Назвались гарнизоном - командиры торопятся соответствовать "новому формализму". Атрибутики "Русской весны" уже мало. Да, и вера коммерсантов в обеспеченность предлагаемых векселей тает с каждым днём осады. Власть - валюта конвертируемая, когда сама в силе. Оружие, конечно, власть, но на долго ли? Оно должно стрелять. И не абы куда - в злодеев. Очевидных, однозначных. И без лишних процедур. Иначе право на оружие бледнеет, хиреет и оспаривается.

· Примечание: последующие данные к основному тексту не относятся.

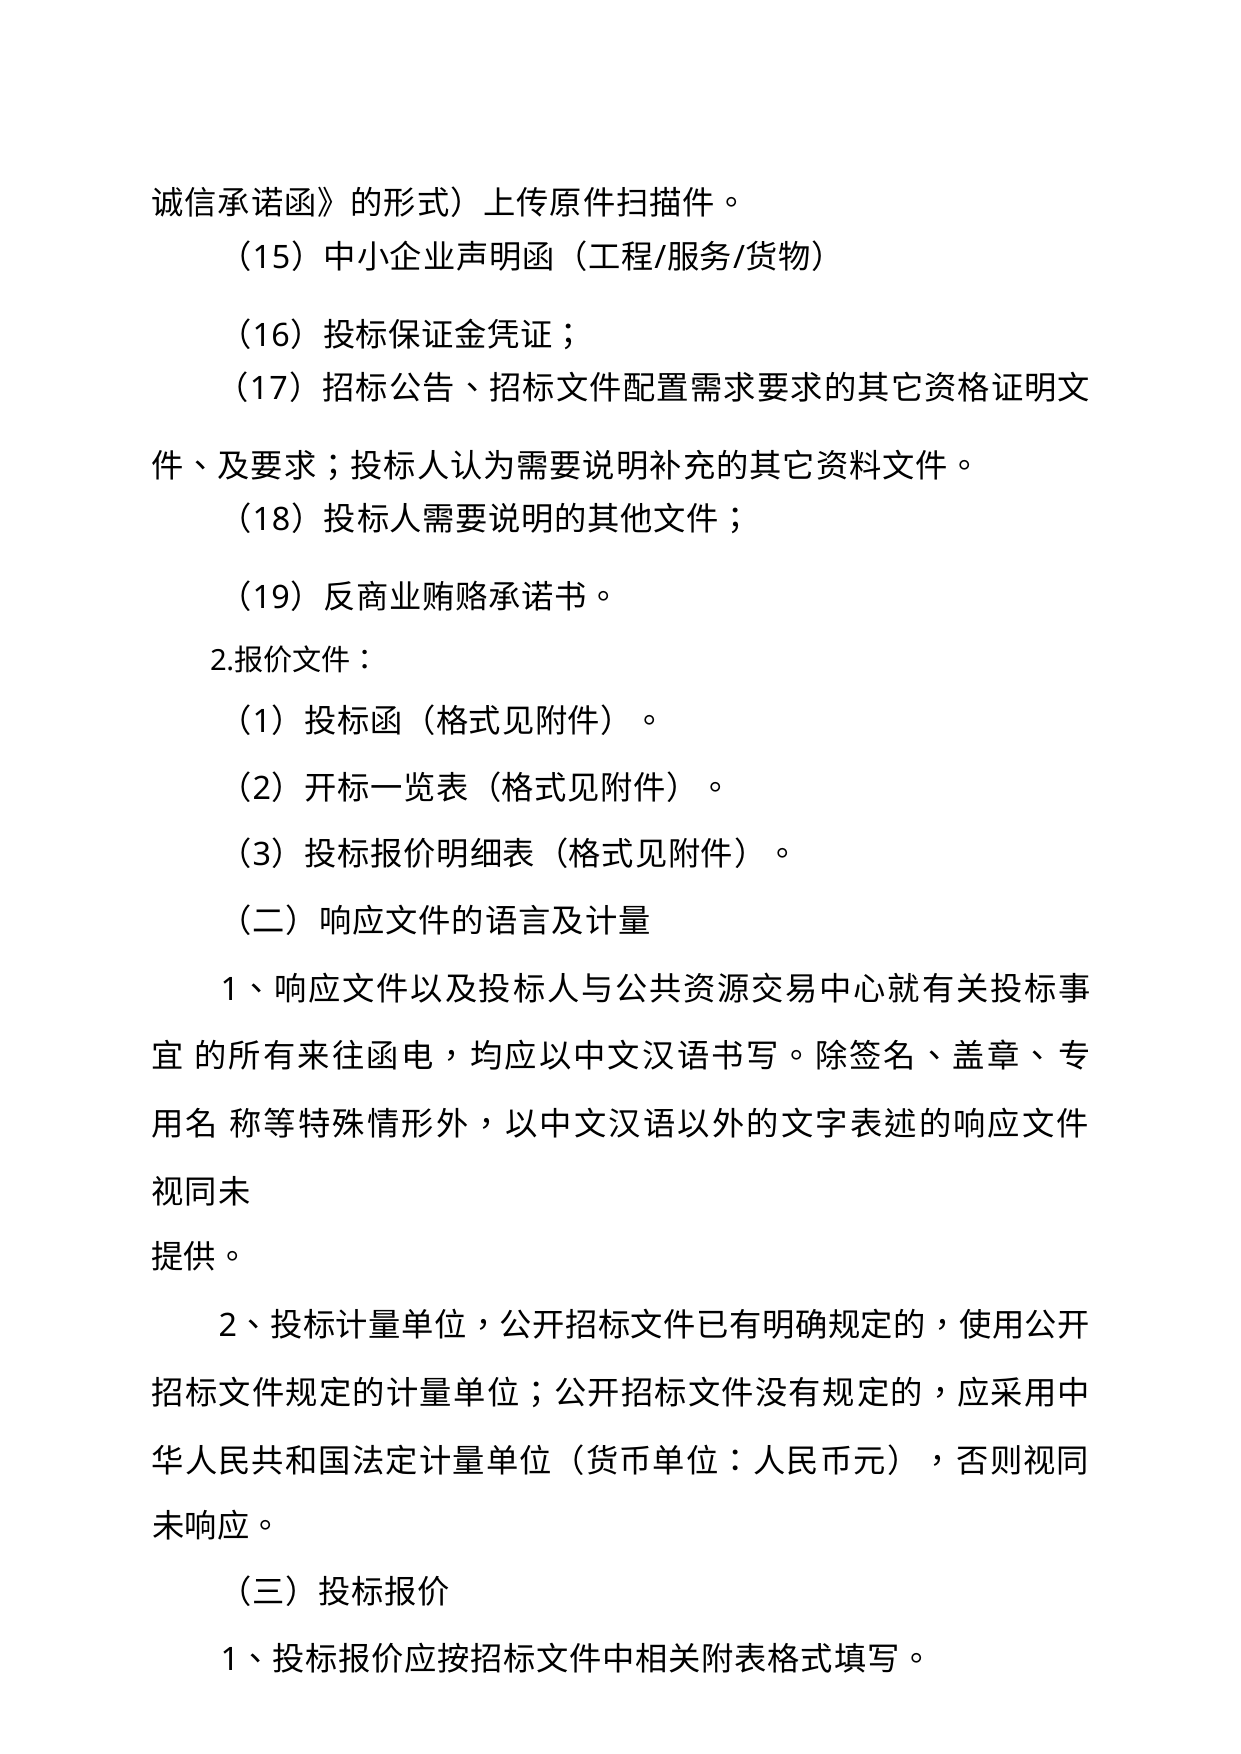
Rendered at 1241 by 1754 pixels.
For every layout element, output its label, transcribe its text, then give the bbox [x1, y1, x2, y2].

text （1）投标函（格式见附件）。 [219, 700, 1090, 741]
text 件、及要求；投标人认为需要说明补充的其它资料文件。 [151, 445, 1090, 486]
text （3）投标报价明细表（格式见附件）。 [219, 833, 1090, 874]
text 2、投标计量单位，公开招标文件已有明确规定的，使用公开 招标文件规定的计量单位；公开招标文件没有规定的，应采用中 华人民共和国法定计量单位（货币单位：人民币元），否则视同 [151, 1302, 1090, 1481]
text （15）中小企业声明函（工程/服务/货物） [219, 248, 1090, 313]
text （17）招标公告、招标文件配置需求要求的其它资格证明文 [151, 380, 1090, 444]
text 1、投标报价应按招标文件中相关附表格式填写。 [220, 1638, 1090, 1678]
text 提供。 [151, 1236, 1090, 1277]
text （19）反商业贿赂承诺书。 [219, 576, 1090, 617]
text 诚信承诺函》的形式）上传原件扫描件。 [151, 182, 1090, 223]
text （2）开标一览表（格式见附件）。 [219, 767, 1090, 808]
text 1、响应文件以及投标人与公共资源交易中心就有关投标事宜 的所有来往函电，均应以中文汉语书写。除签名、盖章、专用名 称等特殊情形外，以中文汉语以外的文字表述的响应文件视同未 [151, 966, 1090, 1213]
text （三）投标报价 [219, 1572, 1090, 1612]
text 2.报价文件： [210, 641, 1090, 677]
text （16）投标保证金凭证； [219, 314, 1090, 354]
text （18）投标人需要说明的其他文件； [219, 511, 1090, 576]
text （二）响应文件的语言及计量 [219, 899, 1090, 940]
text 未响应。 [152, 1505, 1090, 1546]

Славянск почти окружен. Войдут укропы в Северск, прикрывающий "дорогу жизни", и - всё: гарнизон в блокаде. А в нём почти вся "русская сила". В Северске только взвод, в соседнем Ямполе - две неполные роты, поди-ка повоюй со второй армией Европы. Хотя, как знать, если не начать? Может, только самоназвание.

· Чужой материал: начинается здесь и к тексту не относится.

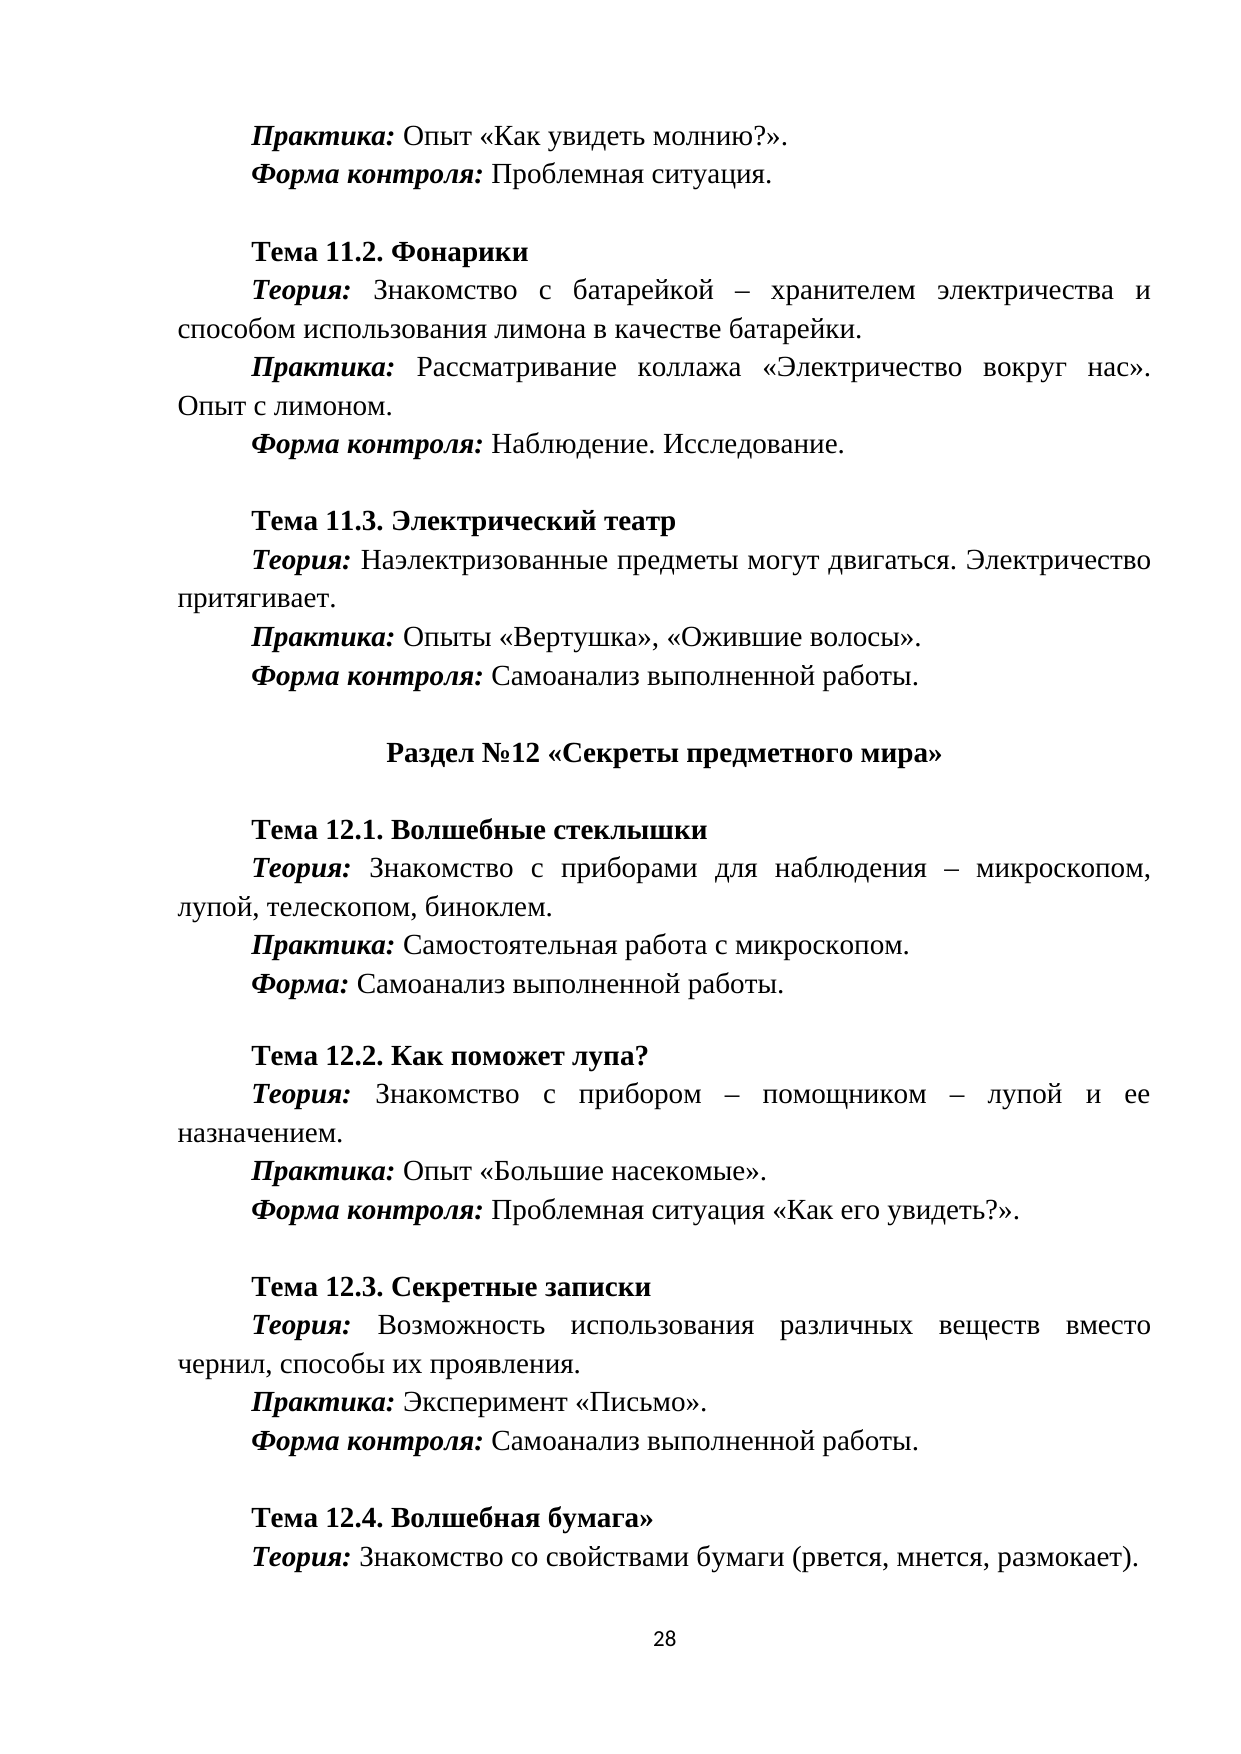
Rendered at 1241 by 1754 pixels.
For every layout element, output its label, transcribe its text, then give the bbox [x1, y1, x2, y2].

text Форма контроля: Наблюдение. Исследование. [177, 426, 1152, 460]
text Тема 12.1. Волшебные стеклышки [177, 812, 1152, 845]
text Тема 11.3. Электрический театр [177, 503, 1152, 537]
text Форма: Самоанализ выполненной работы. [177, 966, 1152, 999]
text Форма контроля: Самоанализ выполненной работы. [177, 1423, 1152, 1457]
text Тема 12.3. Секретные записки [177, 1269, 1152, 1302]
text Теория: Наэлектризованные предметы могут двигаться. Электричество притягивает. [177, 542, 1152, 614]
text Практика: Опыт «Как увидеть молнию?». [177, 118, 1152, 152]
text Теория: Знакомство с батарейкой – хранителем электричества и способом использования лимона в качестве батарейки. [177, 272, 1152, 344]
text Тема 12.4. Волшебная бумага» [177, 1500, 1152, 1534]
text Тема 12.2. Как поможет лупа? [177, 1038, 1152, 1071]
text Практика: Самостоятельная работа с микроскопом. [177, 927, 1152, 961]
text Тема 11.2. Фонарики [177, 234, 1152, 267]
text Практика: Рассматривание коллажа «Электричество вокруг нас». Опыт с лимоном. [177, 349, 1152, 421]
text Теория: Знакомство с приборами для наблюдения – микроскопом, лупой, телескопом, биноклем. [177, 850, 1152, 922]
text Теория: Возможность использования различных веществ вместо чернил, способы их проявления. [177, 1307, 1152, 1379]
text Раздел №12 «Секреты предметного мира» [177, 735, 1152, 768]
text Практика: Эксперимент «Письмо». [177, 1384, 1152, 1418]
text Теория: Знакомство со свойствами бумаги (рвется, мнется, размокает). [177, 1539, 1152, 1572]
text Форма контроля: Проблемная ситуация «Как его увидеть?». [177, 1192, 1152, 1225]
text Форма контроля: Самоанализ выполненной работы. [177, 658, 1152, 691]
text Практика: Опыты «Вертушка», «Ожившие волосы». [177, 619, 1152, 653]
text Практика: Опыт «Большие насекомые». [177, 1153, 1152, 1187]
text Теория: Знакомство с прибором – помощником – лупой и ее назначением. [177, 1076, 1152, 1148]
text Форма контроля: Проблемная ситуация. [177, 157, 1152, 190]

Да ещё тылы требуют внимания. Власть должна признаваться всеми, быть авторитетной, решительной, решающей. Поддержка местных теперь единственный ресурс гарнизона. Вера в эРэФ стремиться к нолю. Потерять доверие людей - всё потерять. Оттого политика в гарнизоне - с пониманием момента: мародёра - к стенке.

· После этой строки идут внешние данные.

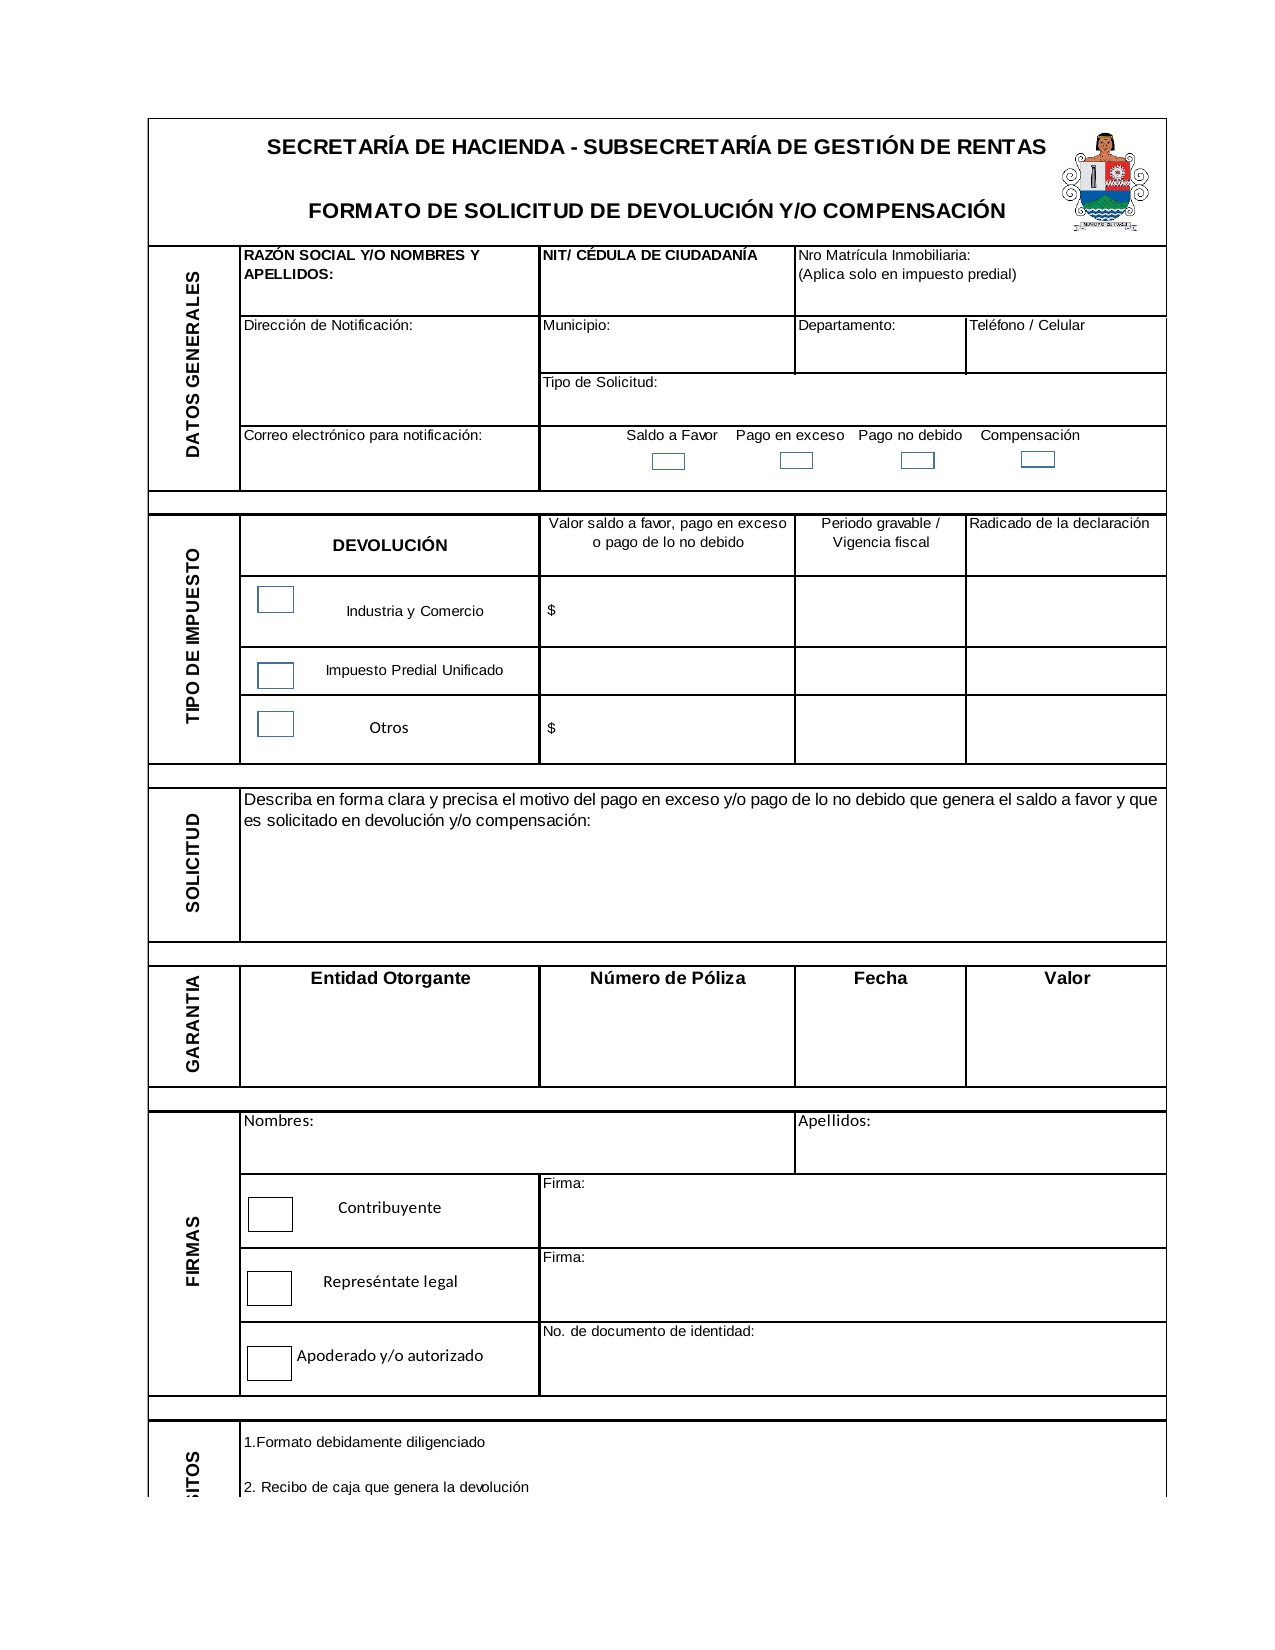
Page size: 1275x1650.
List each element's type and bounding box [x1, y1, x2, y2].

picture [1054, 126, 1157, 238]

Война не обходится без жертв. Кто, что может. Но когда нуждающийся с "калашом" на плече, пойди - разбери: насколько искренен тот же жертвователь. А надо! Не разобрался - трибунал. Тот разберётся. По-военному быстро. Особо не раздумывая. Вон командиров ополчения, позарившихся на коллекционное оружие местного бизнесмена, недавно расстреляли. Потому как - не трофейное взяли, а цену имеющее! Может - большую. Проверить не успели. За трофеи бы полагались почести и награда. А так - пуля! Переоценка всему. После расстрелов психика бойца ополчения должна была принять простую установку: в тылу автомат - лишь груз на плече. О всех солдатских нуждах думают командиры. Ну, о почти всех. "Обогащайтесь!", это - в банду.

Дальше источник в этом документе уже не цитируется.